La FEHAP propose sa contribution à l’élaboration de la stratégie nationale de santé 2018-2022 : vingt-neuf propositions à destination des pouvoirs publics ont été établies

La Ministre des Solidarités et de la Santé, Agnès Buzyn, a lancé, en juin dernier, une concertation nationale dans le cadre de l’élaboration de la stratégie nationale de santé pour 2018-2022. La FEHAP a souhaité contribuer à cette concertation en proposant son expertise aux interlocuteurs institutionnels. 

L’élaboration de la stratégie nationale de santé pour 2018-2022, par Agnès Buzyn, Ministre des Solidarités et de la Santé, touche bientôt à sa fin. Après une phase de concertation nationale faisant intervenir les acteurs du secteur de la santé, une concertation publique a été lancée le 7 novembre 2017. Suite au rapport du Haut Conseil de la Santé Publique, remis le 18 septembre dernier à la Ministre, les quatre grands axes de cette stratégie ont été identifiés : la prévention et la promotion de la santé, la lutte contre les inégalités sociales et territoriales d’accès à la santé, la nécessité d’accroître la pertinence et la qualité des soins et l’innovation. Les français sont aujourd’hui amener à s’exprimer, jusqu’au 25 novembre, sur les grands axes et domaines de cette stratégie (http://solidarites-sante.gouv.fr). 

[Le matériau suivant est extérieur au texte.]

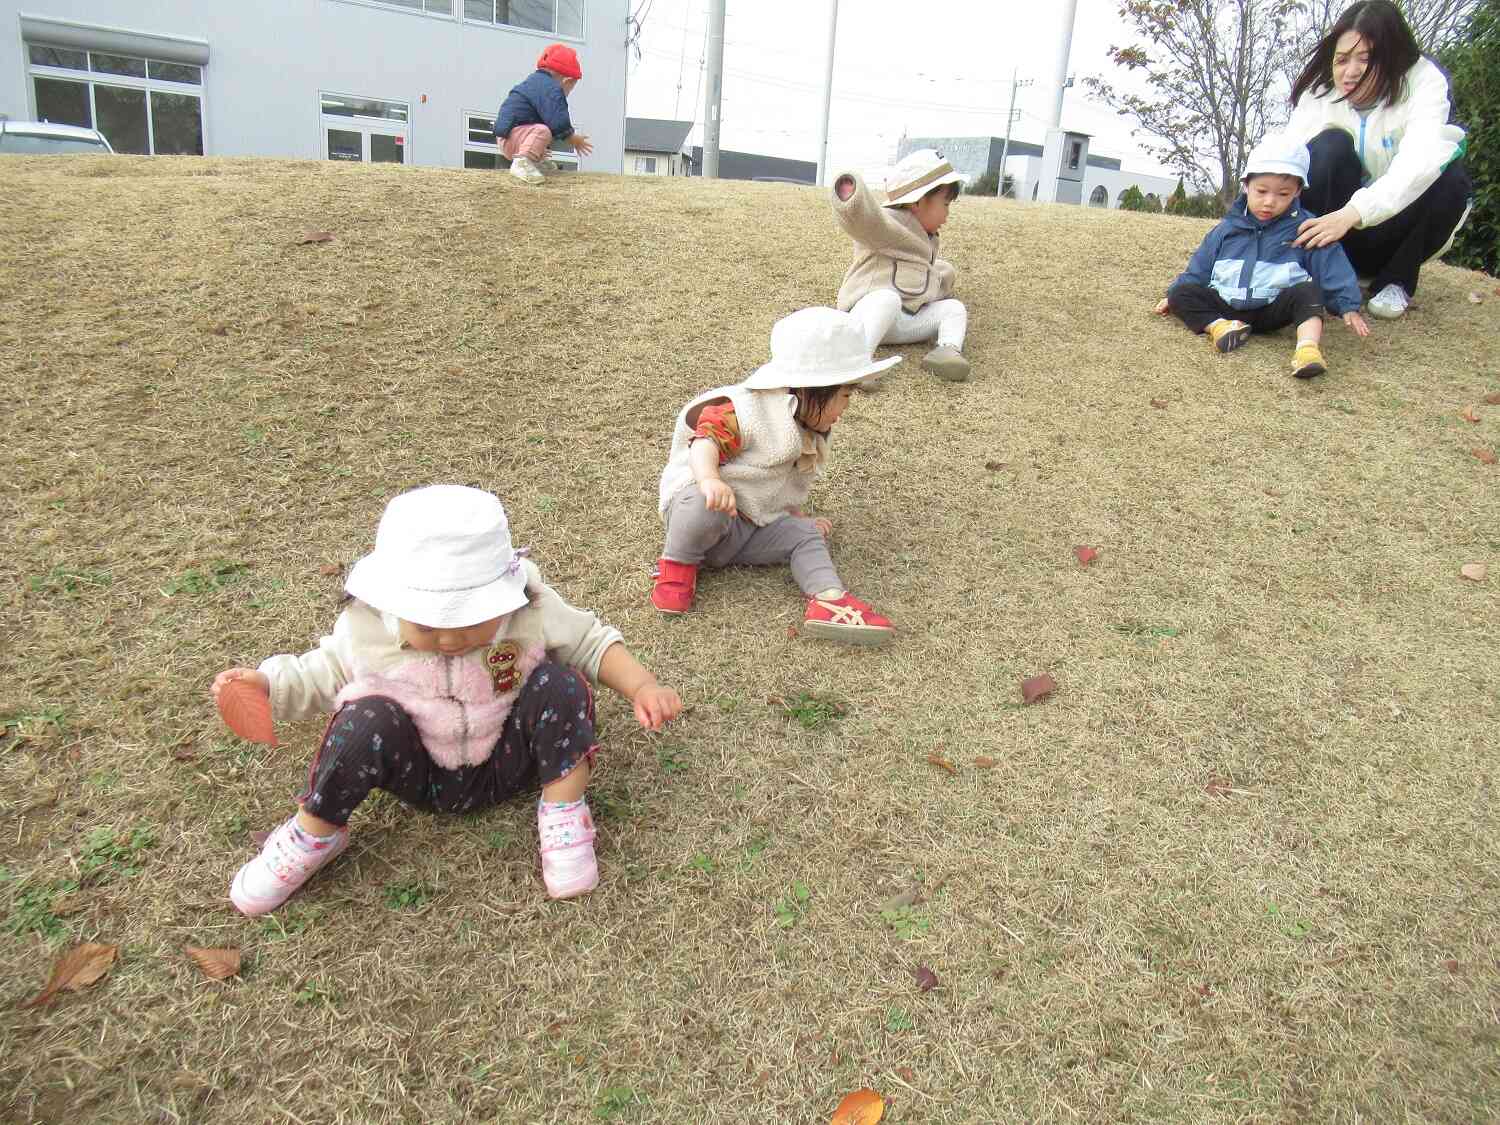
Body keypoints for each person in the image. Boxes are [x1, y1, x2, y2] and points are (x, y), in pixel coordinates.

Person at [214, 485, 681, 915]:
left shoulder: (530, 608)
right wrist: (265, 685)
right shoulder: (366, 627)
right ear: (394, 606)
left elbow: (590, 642)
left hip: (508, 761)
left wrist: (642, 685)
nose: (451, 639)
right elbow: (317, 673)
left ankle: (562, 811)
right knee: (364, 717)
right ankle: (316, 831)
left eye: (470, 622)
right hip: (417, 768)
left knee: (561, 684)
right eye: (430, 626)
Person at [652, 307, 900, 645]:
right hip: (709, 515)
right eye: (844, 395)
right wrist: (710, 479)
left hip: (752, 528)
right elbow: (704, 439)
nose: (846, 407)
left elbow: (776, 482)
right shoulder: (747, 409)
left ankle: (828, 599)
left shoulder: (807, 424)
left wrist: (792, 517)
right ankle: (677, 567)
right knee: (700, 505)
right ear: (814, 388)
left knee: (806, 535)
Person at [1285, 0, 1472, 320]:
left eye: (1366, 59)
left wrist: (1353, 213)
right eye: (1342, 60)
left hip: (1390, 230)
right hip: (1330, 233)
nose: (1351, 71)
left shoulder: (1424, 83)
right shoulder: (1320, 94)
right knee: (1329, 146)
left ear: (1393, 58)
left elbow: (1418, 161)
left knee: (1450, 176)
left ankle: (1395, 280)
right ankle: (1313, 265)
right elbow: (1286, 160)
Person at [1155, 134, 1370, 379]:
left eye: (1283, 194)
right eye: (1262, 191)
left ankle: (1307, 350)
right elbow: (1200, 267)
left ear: (1298, 191)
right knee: (1182, 293)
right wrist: (1173, 296)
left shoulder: (1305, 227)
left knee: (1308, 292)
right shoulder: (1226, 228)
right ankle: (1219, 328)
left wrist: (1347, 305)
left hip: (1271, 309)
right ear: (1246, 185)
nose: (1269, 202)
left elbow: (1332, 266)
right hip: (1225, 304)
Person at [829, 149, 971, 382]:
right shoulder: (889, 224)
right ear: (917, 201)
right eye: (945, 204)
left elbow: (931, 276)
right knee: (887, 299)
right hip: (867, 318)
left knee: (954, 308)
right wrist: (850, 196)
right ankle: (858, 362)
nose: (947, 213)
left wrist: (946, 277)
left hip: (903, 322)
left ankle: (947, 351)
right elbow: (865, 220)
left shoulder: (927, 239)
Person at [492, 43, 594, 186]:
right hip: (512, 137)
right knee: (543, 131)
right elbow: (558, 121)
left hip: (509, 136)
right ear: (567, 80)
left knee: (543, 129)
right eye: (571, 88)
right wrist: (573, 138)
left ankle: (534, 161)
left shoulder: (534, 82)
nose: (569, 92)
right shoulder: (551, 89)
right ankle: (522, 163)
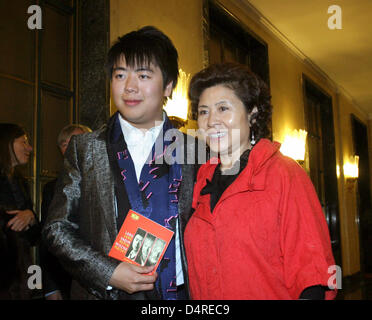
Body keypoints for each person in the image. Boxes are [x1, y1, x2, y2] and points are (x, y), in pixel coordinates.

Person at [42, 26, 199, 300]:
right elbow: (57, 228)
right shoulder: (85, 148)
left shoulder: (196, 150)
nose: (129, 86)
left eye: (143, 75)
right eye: (119, 74)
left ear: (169, 85)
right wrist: (107, 272)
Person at [184, 62, 337, 300]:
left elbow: (312, 275)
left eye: (223, 108)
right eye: (203, 111)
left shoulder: (283, 173)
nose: (211, 120)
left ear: (252, 113)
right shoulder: (199, 182)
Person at [39, 124, 91, 300]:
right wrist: (50, 288)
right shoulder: (51, 189)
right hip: (64, 281)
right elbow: (47, 241)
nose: (70, 148)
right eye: (64, 144)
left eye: (76, 142)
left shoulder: (112, 182)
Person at [0, 123, 40, 299]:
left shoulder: (21, 183)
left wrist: (30, 217)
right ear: (6, 143)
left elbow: (35, 237)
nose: (30, 148)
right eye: (23, 142)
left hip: (23, 275)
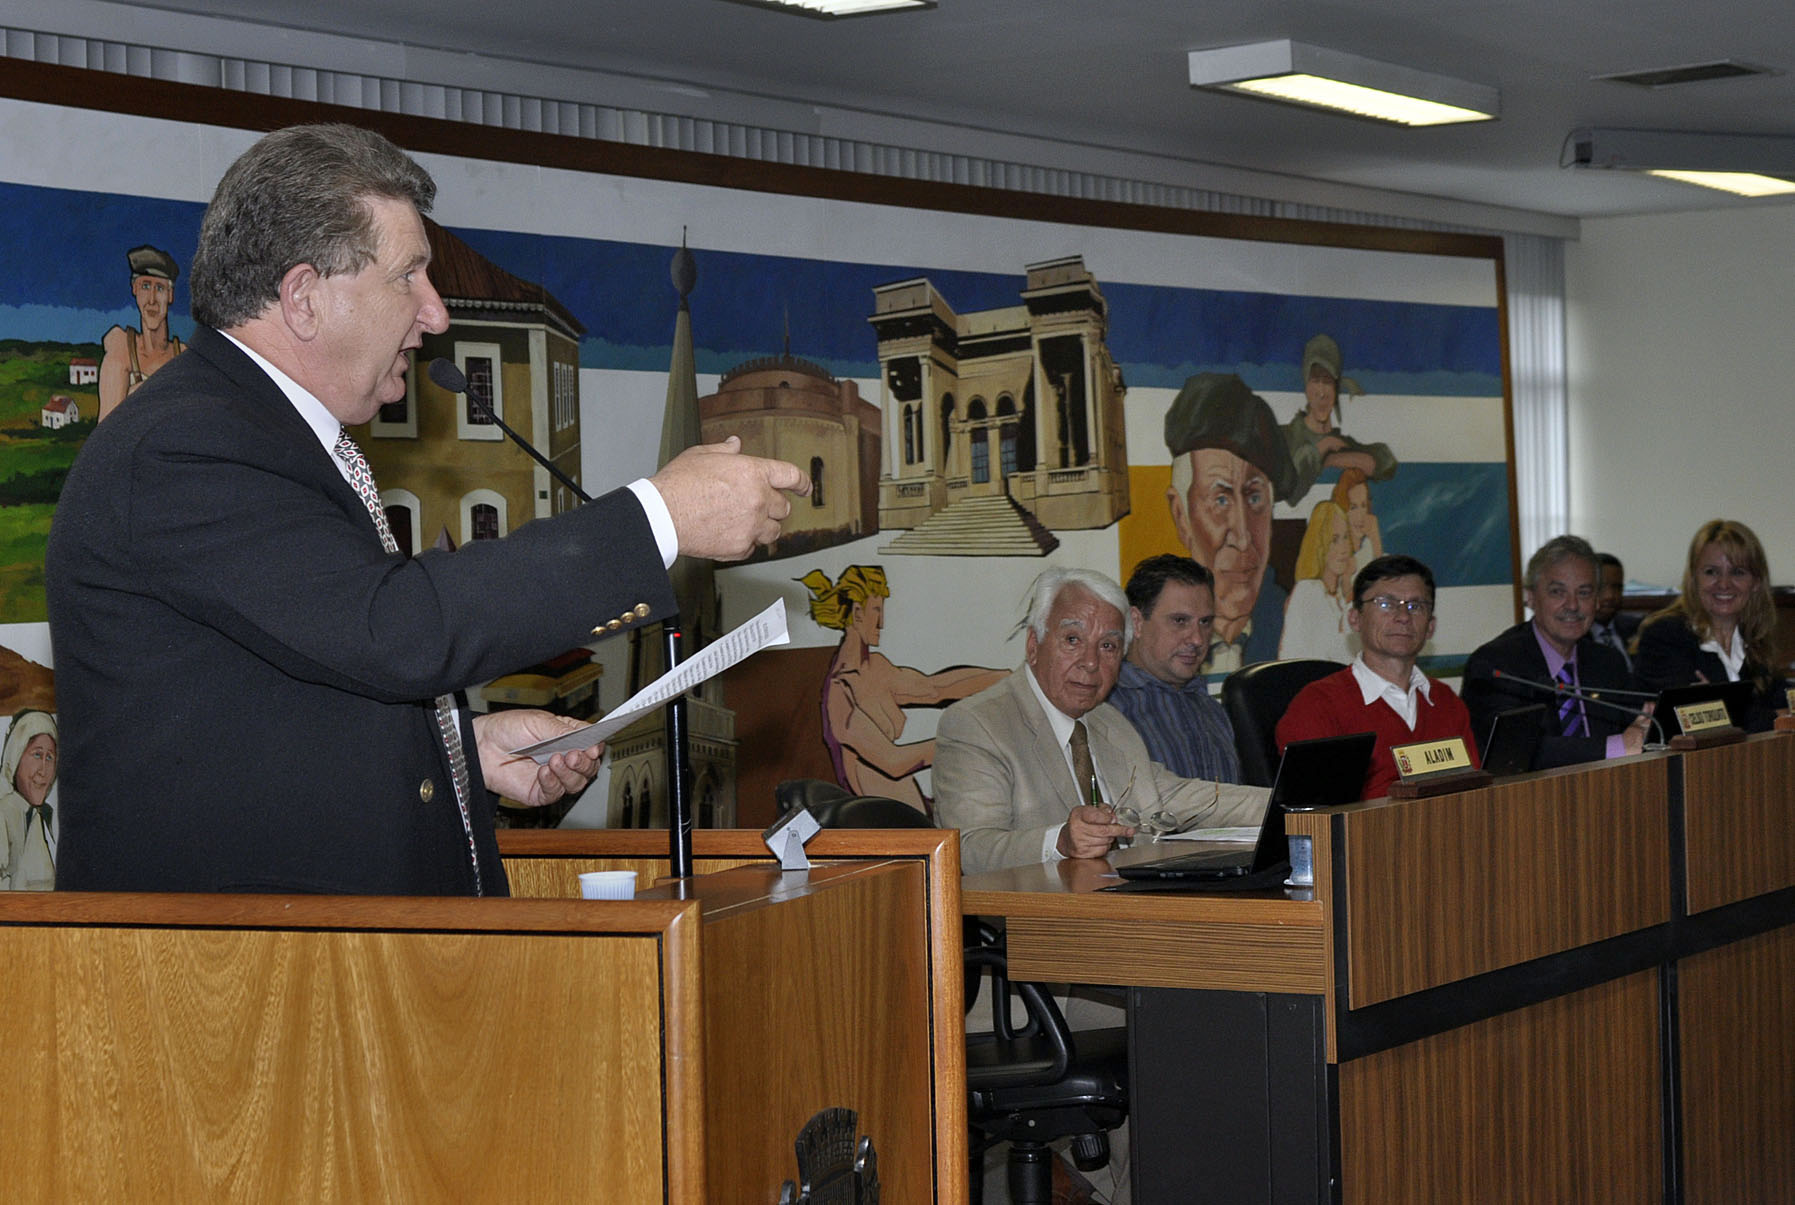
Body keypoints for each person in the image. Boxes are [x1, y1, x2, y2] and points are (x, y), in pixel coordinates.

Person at [45, 123, 807, 896]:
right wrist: (659, 516)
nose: (436, 313)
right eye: (408, 276)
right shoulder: (184, 447)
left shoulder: (257, 432)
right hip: (234, 990)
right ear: (305, 297)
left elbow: (255, 715)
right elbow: (396, 630)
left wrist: (454, 751)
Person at [933, 567, 1268, 876]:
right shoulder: (977, 724)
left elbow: (1179, 796)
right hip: (1038, 926)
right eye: (1073, 640)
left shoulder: (1107, 721)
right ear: (1033, 645)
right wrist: (1059, 842)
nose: (1091, 663)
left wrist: (1292, 801)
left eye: (1107, 646)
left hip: (1128, 910)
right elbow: (969, 850)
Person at [800, 564, 1007, 815]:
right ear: (857, 614)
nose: (883, 622)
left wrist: (1009, 678)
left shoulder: (877, 668)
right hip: (892, 831)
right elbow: (893, 762)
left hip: (921, 816)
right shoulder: (840, 691)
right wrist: (965, 742)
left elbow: (936, 689)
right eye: (877, 610)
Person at [1276, 555, 1480, 801]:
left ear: (1430, 627)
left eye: (1416, 606)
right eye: (1386, 604)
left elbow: (1473, 794)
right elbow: (1318, 813)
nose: (1403, 616)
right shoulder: (1317, 705)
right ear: (1355, 619)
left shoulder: (1446, 702)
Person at [1461, 536, 1652, 769]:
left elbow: (1638, 728)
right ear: (1530, 596)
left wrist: (1646, 724)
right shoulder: (1496, 665)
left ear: (1597, 601)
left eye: (1584, 593)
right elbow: (1515, 753)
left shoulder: (1608, 662)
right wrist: (1615, 747)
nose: (1572, 605)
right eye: (1557, 592)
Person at [1162, 372, 1301, 673]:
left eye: (1254, 498)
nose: (1242, 536)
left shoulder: (1297, 624)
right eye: (1220, 501)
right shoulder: (1152, 644)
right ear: (1181, 516)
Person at [1633, 519, 1785, 733]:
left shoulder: (1756, 642)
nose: (1724, 584)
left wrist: (1722, 703)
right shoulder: (1665, 635)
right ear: (1694, 578)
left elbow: (1785, 705)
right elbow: (1691, 719)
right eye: (1711, 572)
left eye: (1738, 572)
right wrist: (1770, 716)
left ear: (1756, 583)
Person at [1108, 555, 1242, 782]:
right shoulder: (1108, 708)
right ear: (1136, 622)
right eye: (1180, 621)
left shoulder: (1211, 709)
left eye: (1205, 622)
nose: (1198, 639)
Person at [1280, 334, 1397, 501]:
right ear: (1306, 386)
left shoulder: (1340, 444)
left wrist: (1332, 459)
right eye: (1315, 380)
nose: (1321, 393)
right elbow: (1291, 493)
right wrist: (1322, 448)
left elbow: (1385, 462)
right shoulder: (1283, 437)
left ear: (1336, 389)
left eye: (1327, 381)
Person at [98, 244, 186, 421]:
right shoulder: (121, 350)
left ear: (170, 295)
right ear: (135, 290)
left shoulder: (184, 356)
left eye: (160, 288)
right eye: (146, 286)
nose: (152, 300)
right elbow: (107, 433)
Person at [1278, 498, 1357, 663]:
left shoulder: (1338, 599)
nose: (1343, 548)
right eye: (1334, 540)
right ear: (1320, 545)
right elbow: (1336, 656)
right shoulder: (1308, 591)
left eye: (1345, 537)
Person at [0, 710, 58, 891]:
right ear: (16, 756)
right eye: (37, 755)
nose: (43, 770)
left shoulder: (39, 818)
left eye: (50, 757)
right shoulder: (5, 813)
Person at [1588, 551, 1640, 666]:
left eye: (1617, 587)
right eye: (1601, 587)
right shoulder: (1574, 637)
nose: (1610, 595)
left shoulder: (1637, 628)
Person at [1334, 467, 1383, 574]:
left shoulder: (1370, 549)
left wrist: (1376, 542)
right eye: (1353, 507)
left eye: (1363, 505)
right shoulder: (1334, 559)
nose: (1360, 515)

Forte de son expertise sur ces thématiques, la FEHAP a mis au point vingt-neuf propositions concrètes  regroupées sous formes de fiches thématiques. Elles témoignent, selon Antoine Dubout, de « la spécificité de l’approche FEHAP par rapport à d’autres fédérations, du fait qu’elle rentre dans la stratégie nationale de santé par l’ensemble des secteurs de la Santé en les articulant et les coordonnant ; sanitaire, médico-social et social ».  Elles ont pour objectif d’améliorer notre système de protection sociale, de soins et d’accompagnement. Elles rassemblent une série de mesures déterminantes pour satisfaire à la double injonction d’une amélioration de la réponse aux besoins de santé et d’accompagnement des citoyens, et de la maîtrise de la progression des dépenses. En ce sens, elles poursuivent des objectifs de démocratie sanitaire : favoriser le premier recours, notamment pour les populations les plus vulnérables ; limiter le recours inutile à l’hôpital ; faciliter les sorties précoces mais sécurisées à domiciles ; lutter contre les inégalités sociales et territoriales de santé ; renforcer la coordination des professionnels autour des usagers… Atteindre ces objectifs nécessite la mise en place en place de véritables parcours santé et de parcours de vie de qualité, sans rupture, qui garantissent à chacun, usagers, aidants et professionnels, de trouver sa place. Enfin, ces fiches n’emportant pas l’exhaustivité des sujets, elles seront complétées progressivement.